○ft beginnt es ganz subtil: mit einem Sofa mit samtigem Bezug, einer Wand mit strukturierter Tapete oder einer Arbeitsplatte aus unbearbeitetem Naturstein. Plötzlich streicht die Hand magisch angezogen von selbst darüber. Auch barfuß gibt es oft solche Erlebnisse – die Maserung von Holz oder die Rauigkeit von Fliesen fühlen sich einfach wunderbar an: Das ist der Zauber der Haptik.

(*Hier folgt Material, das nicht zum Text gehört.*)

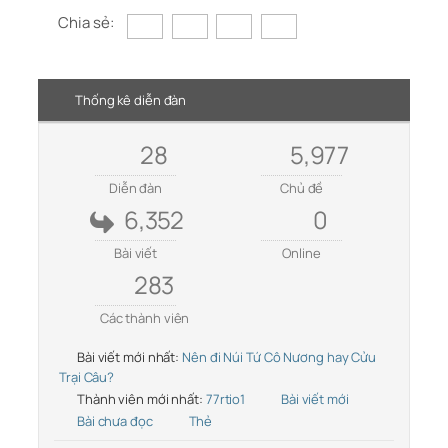
Chia sẻ:
Thống kê diễn đàn
28
5,977
Diễn đàn
Chủ đề
6,352
0
Bài viết
Online
283
Các thành viên
Bài viết mới nhất:
Nên đi Núi Tứ Cô Nương hay Cửu
Trại Câu?
Thành viên mới nhất:
77rtio1
Bài viết mới
Bài chưa đọc
Thẻ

Vielleicht ist der Trend zu mehr Gefühl unserer aktuellen Zeit geschuldet – die sich zunehmend digital anfühlt und in der glatte Glasflächen unsere Städte dominieren. So wächst eine stille Gegenbewegung: das Bedürfnis nach Materialität, besonderer Textur und Berührung. Haptisch interessante Oberflächen sind deshalb nicht nur visuelle Statements, sondern schaffen auch eine sinnliche Dimension, die Räume emotional auflädt und Menschen physisch mit ihrer Umgebung verbindet.

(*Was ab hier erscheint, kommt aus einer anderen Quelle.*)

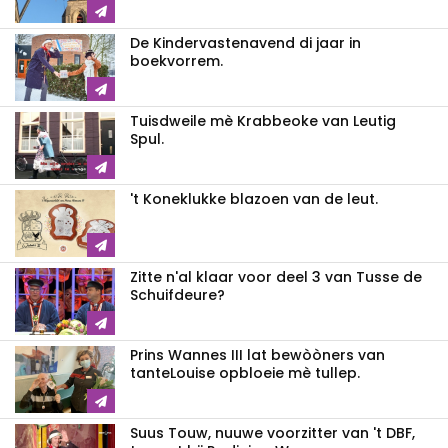
De Kindervastenavend di jaar in
boekvorrem.
Tuisdweile mè Krabbeoke van Leutig
Spul.
't Koneklukke blazoen van de leut.
Zitte n'al klaar voor deel 3 van Tusse de
Schuifdeure?
Prins Wannes III lat bewòòners van
tanteLouise opbloeie mè tullep.
Suus Touw, nuuwe voorzitter van 't DBF,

Denn taktile, also über Berührung ausgelöste Reize rufen unmittelbare emotionale Reaktionen hervor: Glatte, kalte Flächen wirken präzise, aber distanziert. Warme, weiche Texturen signalisieren dagegen Geborgenheit. Interessant ist zudem, dass auch die visuelle Komponente hier eine große Rolle spielt: „Der ganze Raum wird ständig vor allem mit Hilfe der Augen ertastet. Ziegelstein, Marmor, Sandstein, Rauputz, Beton, Stahl, Glas, Plastik, Holz oder Textil unterscheiden sich als schon bei der inneren Vorerfahrung im visuellen Bereich durch die Art ihrer Tast-Lebendigkeit, durch die Vielseitigkeit und Abwechslung in der Tastqualität“, beschreibt es der Gestalter Wulf Schneider in seinem Werk „Sinn und Un-Sinn“. Es ist fast so, als ob Unebenheiten archaische Erinnerungen wecken und eine Verbindung zu Handwerk, Landschaft und Geschichte schaffen.
Atmosphäre durch Material
Architekten nutzen diese unbewussten Wirkungen gezielt, um über Materialität Atmosphären zu inszenieren: Bauten mit Natursteinfassaden mit reliefartigen Strukturen, handgeformte Klinker oder speziell bearbeitete Betonoberflächen sind interessanter als glatte Oberflächen und laden richtiggehend zum visuellen wie haptischen Ertasten ein. Auch im Interieurdesign setzen Gestalter zunehmend auf kontrastreiche Materialkombinationen: Samtige Veloursstoffe neben rauem Leinen, geölte Hölzer mit sichtbarer Maserung neben kühl gebürstetem Edelstahl sind gezielt haptische Reize, um einem Entwurf Tiefe zu verschaffen. Selbst bei minimalistischen Interieurs erzeugen sie das gewisse Etwas – beispielsweise über feine Putzstrukturen, taktile Wandpaneele oder Teppichböden mit skulpturalem Flor.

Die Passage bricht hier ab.